__TEXT SECTION__
────────────────────

Whitebread Hotels, the owner of Premier Inn, purchased the derelict office block in 2008, and in 2010, it was announced that the hotel chain Premier Inn had acquired the tower and planned to convert it into a 210-bedroom hotel, in a similar manner to Elmbank Gardens in nearby Charing Cross – another example of a concrete high-rise office building to be so converted. The remodelling of the building was designed by Ryder Architecture, with Mansell Construction appointed as the main contractor, whilst Charles Henshaw & Sons were appointed as Installers. Because the central area of Glasgow is built on an extremely steep drumlin, on which St. Andrew House is built near the summit, the curiosity arises that the rooms on the 18th floor of the building, are in fact the highest hotel rooms in Glasgow, higher than the luxury suites on the 20th Floor of the Glasgow Hilton in Anderston.

In October 2010, Mansell were awarded the contract to convert the building from an office block into a hotel. Work began that same month, with the work scheduled for an August 2012 completion. The project ran two months over schedule, and the completed renovation project opened officially on 1 October 2012.

────────────────────

__MATERIAL SHOWN__
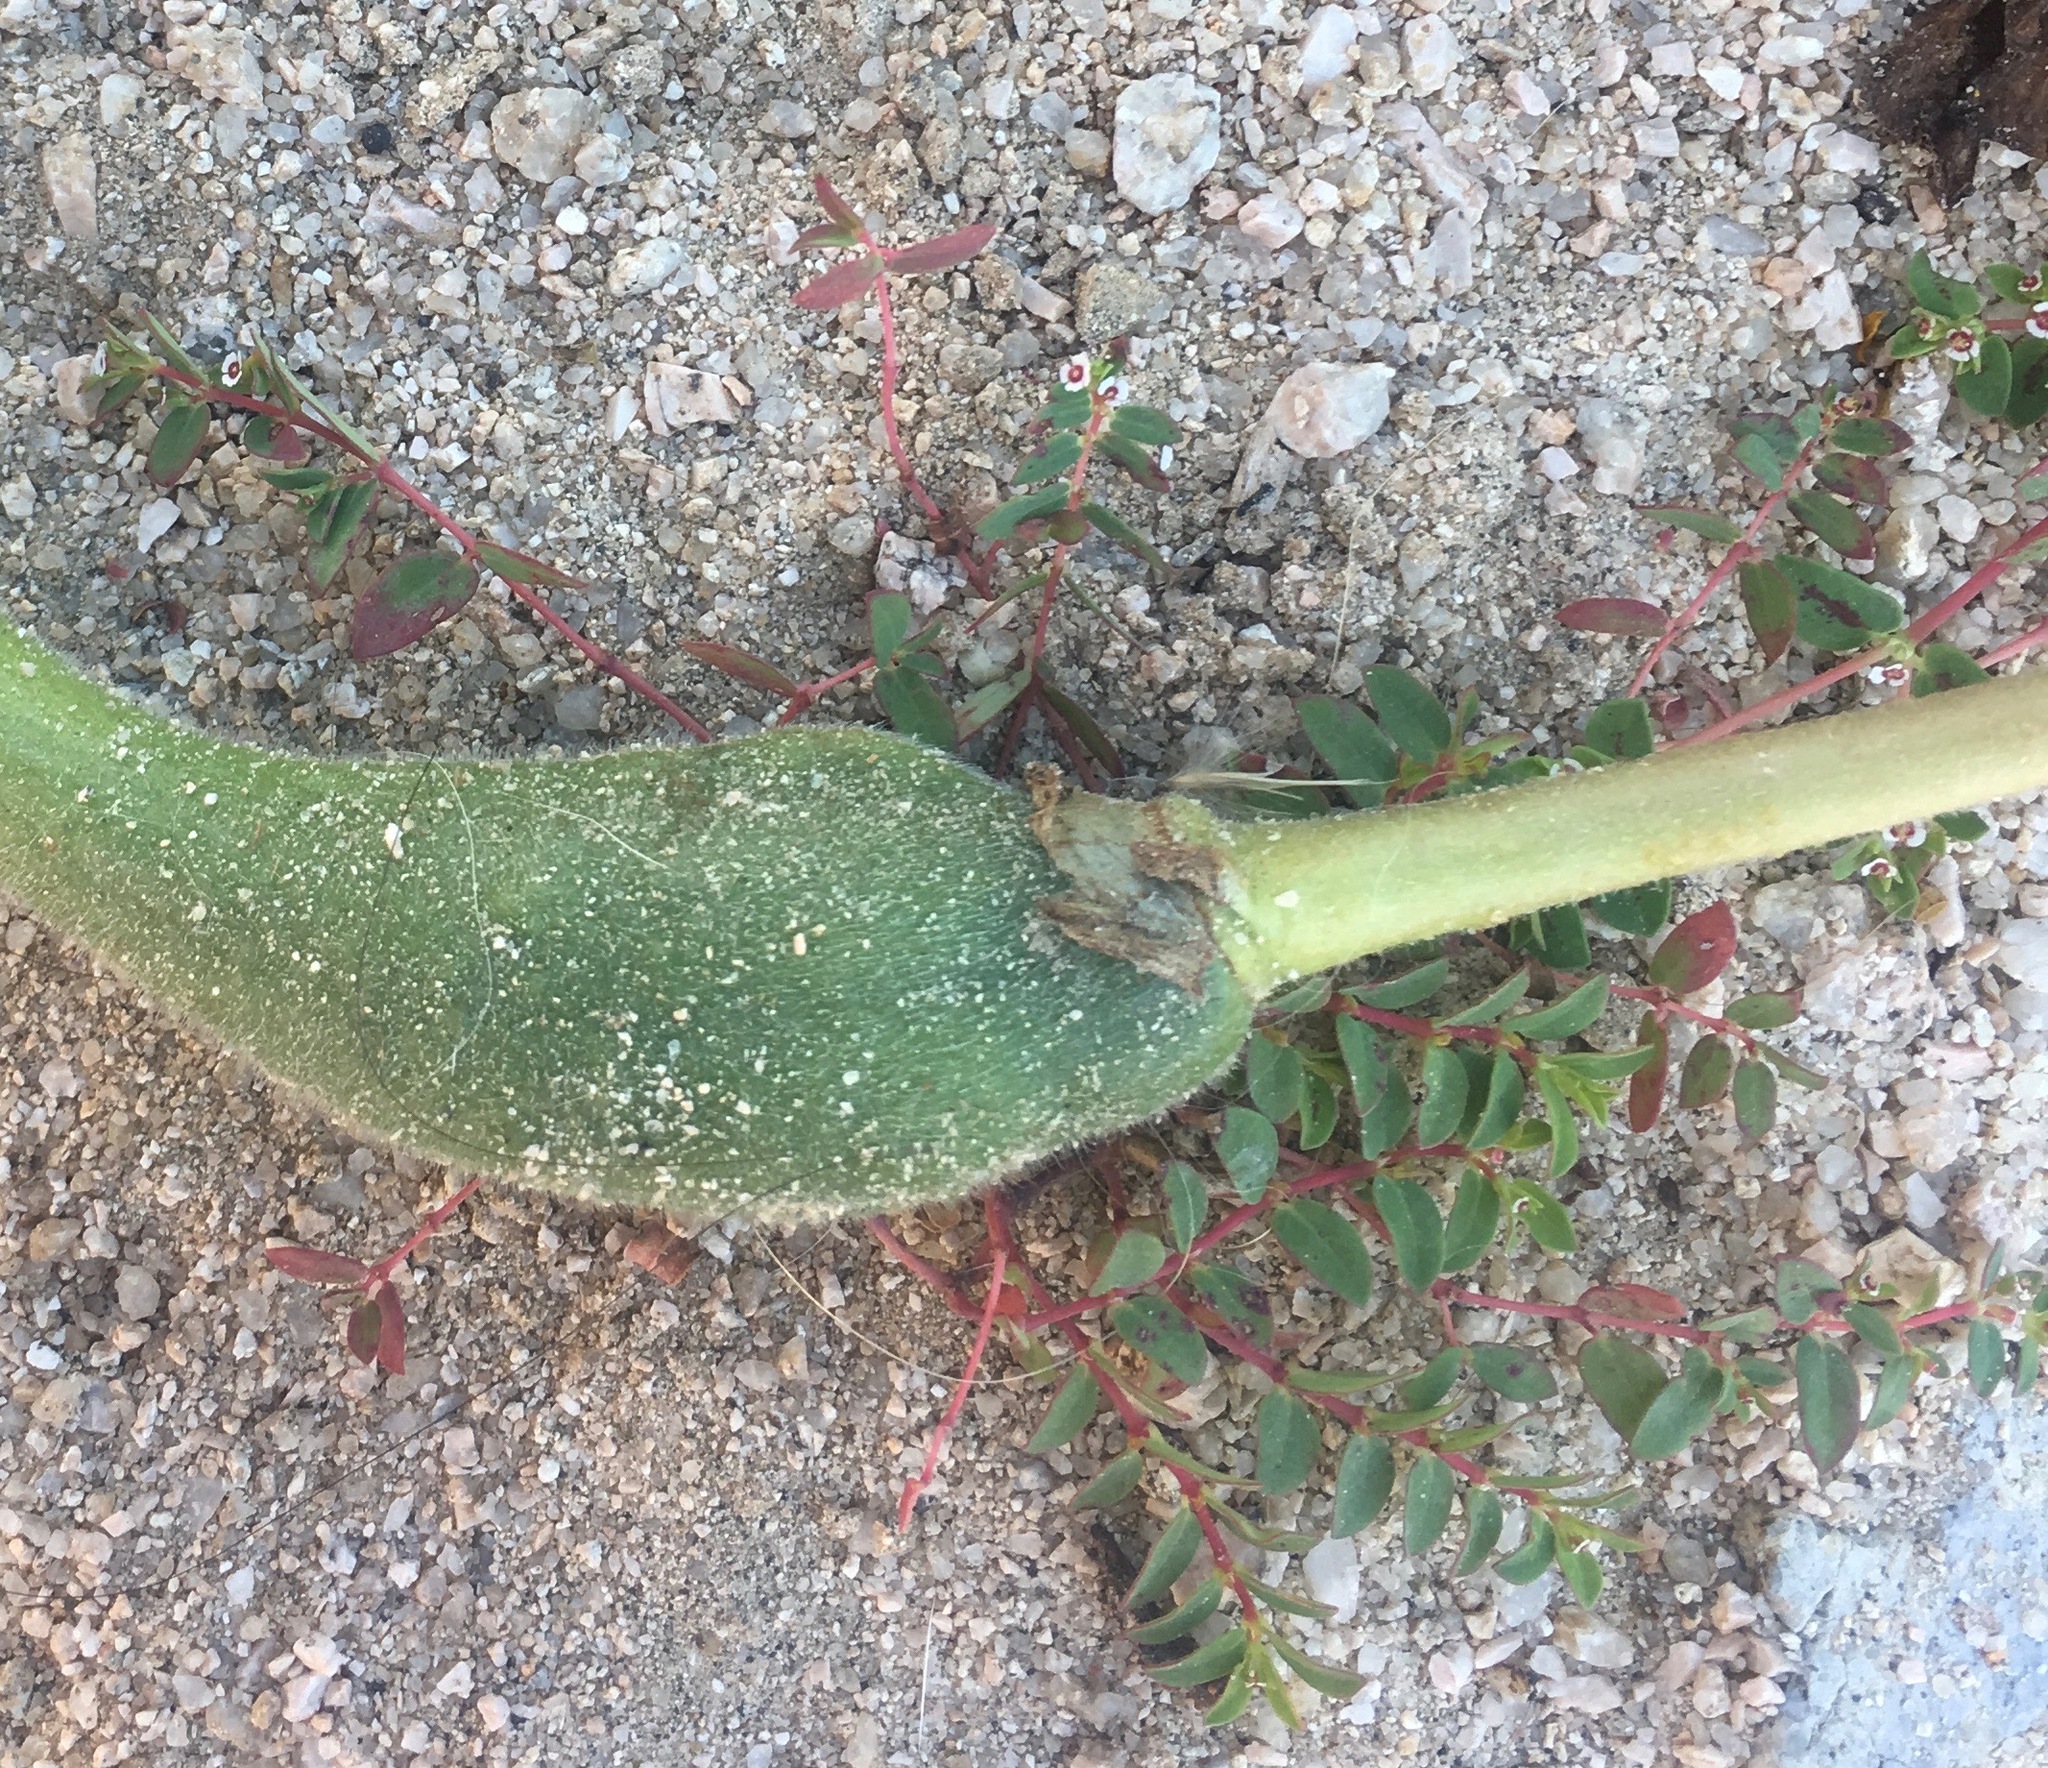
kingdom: Plantae
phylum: Tracheophyta
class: Magnoliopsida
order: Malpighiales
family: Euphorbiaceae
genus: Euphorbia
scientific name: Euphorbia polycarpa
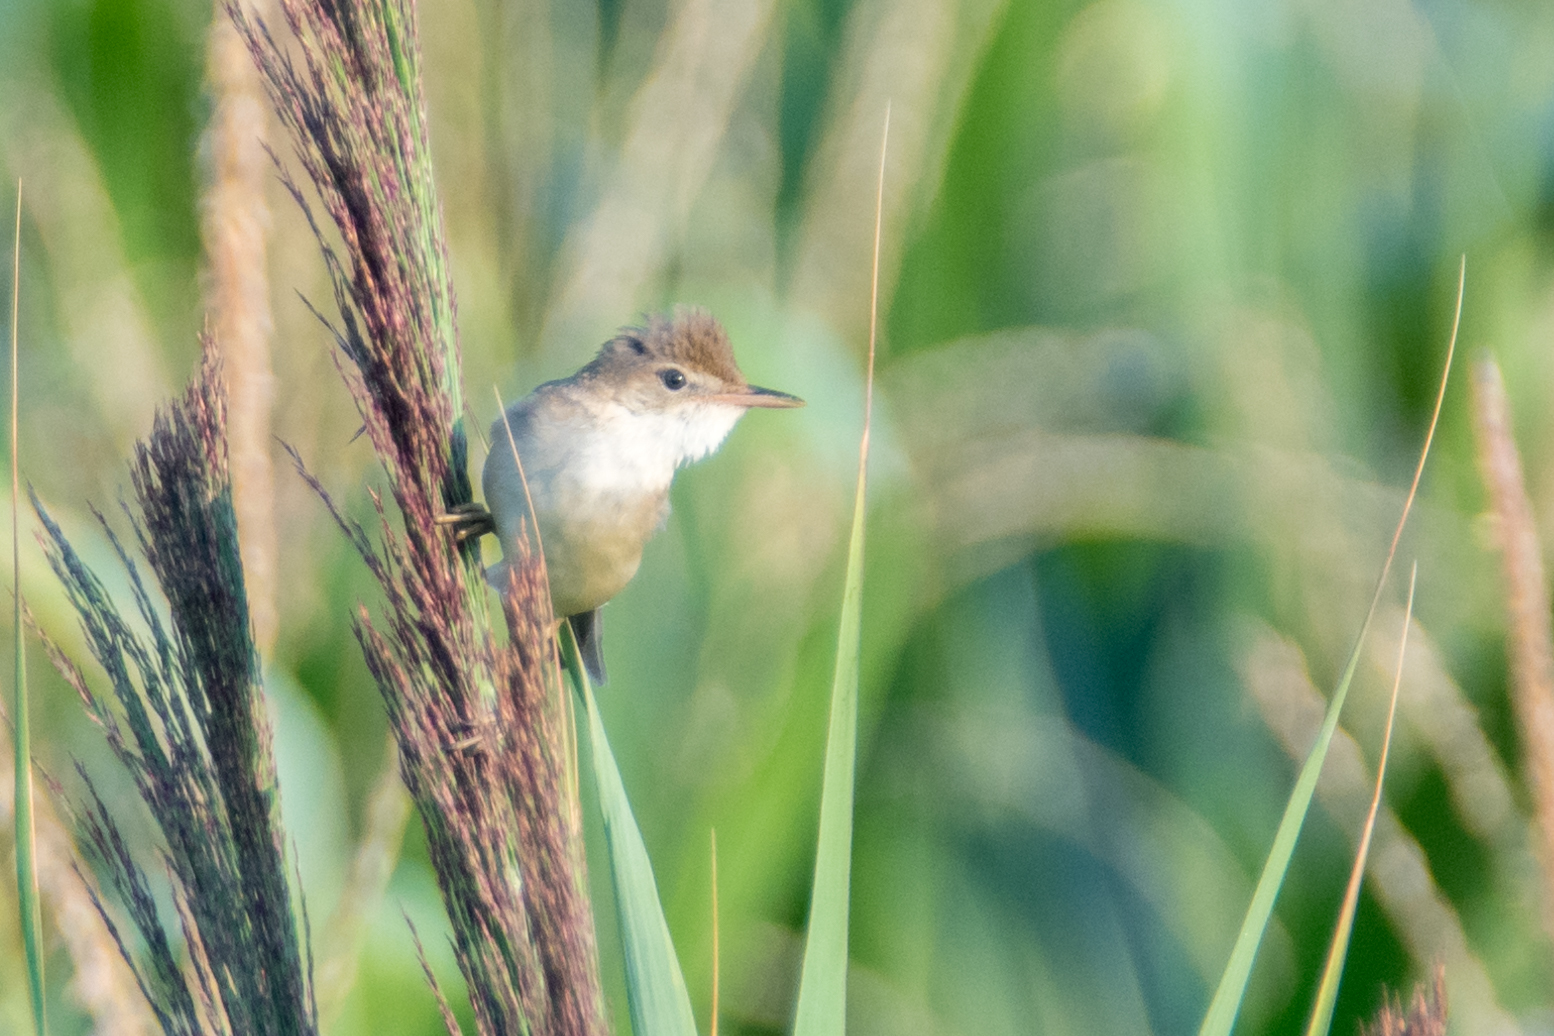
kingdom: Animalia
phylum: Chordata
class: Aves
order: Passeriformes
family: Acrocephalidae
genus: Acrocephalus
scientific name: Acrocephalus palustris
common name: Marsh warbler
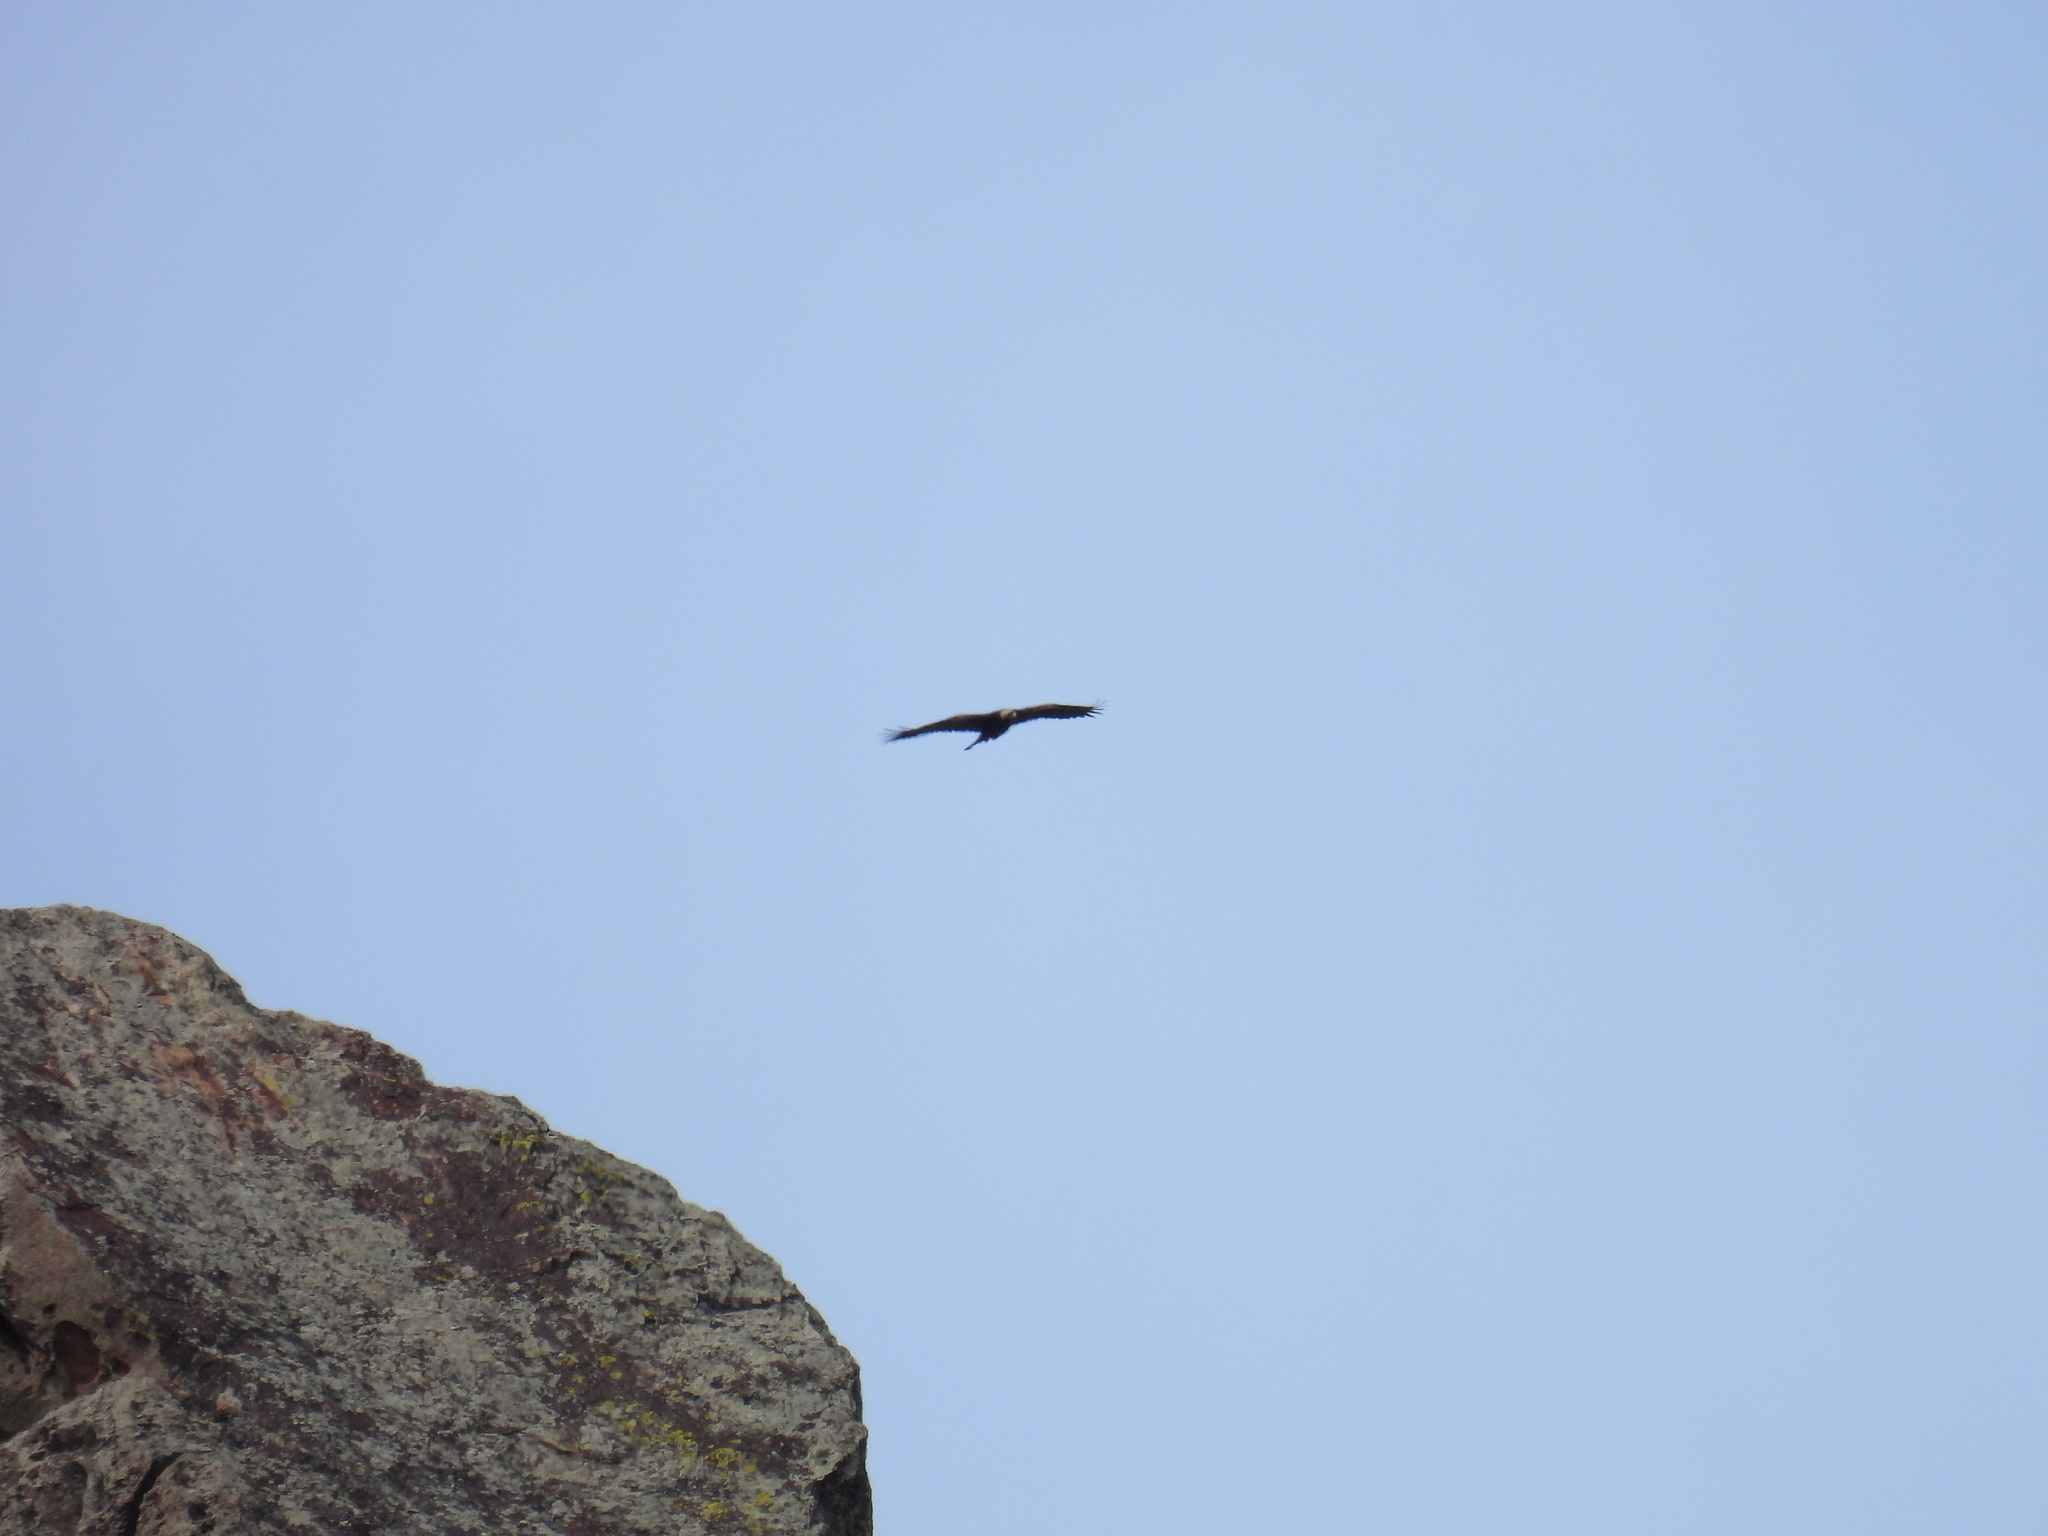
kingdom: Animalia
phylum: Chordata
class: Aves
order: Accipitriformes
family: Accipitridae
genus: Aquila
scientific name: Aquila chrysaetos
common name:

────────────────────

__REQUIREMENT__
Update the text on St. Andrew House from "In October 2010, Mansell" to "1 October 2012.", putting "conversion" in place of "renovation".

__OUTPUT__
In October 2010, Mansell were awarded the contract to convert the building from an office block into a hotel. Work began that same month, with the work scheduled for an August 2012 completion. The project ran two months over schedule, and the completed conversion project opened officially on 1 October 2012.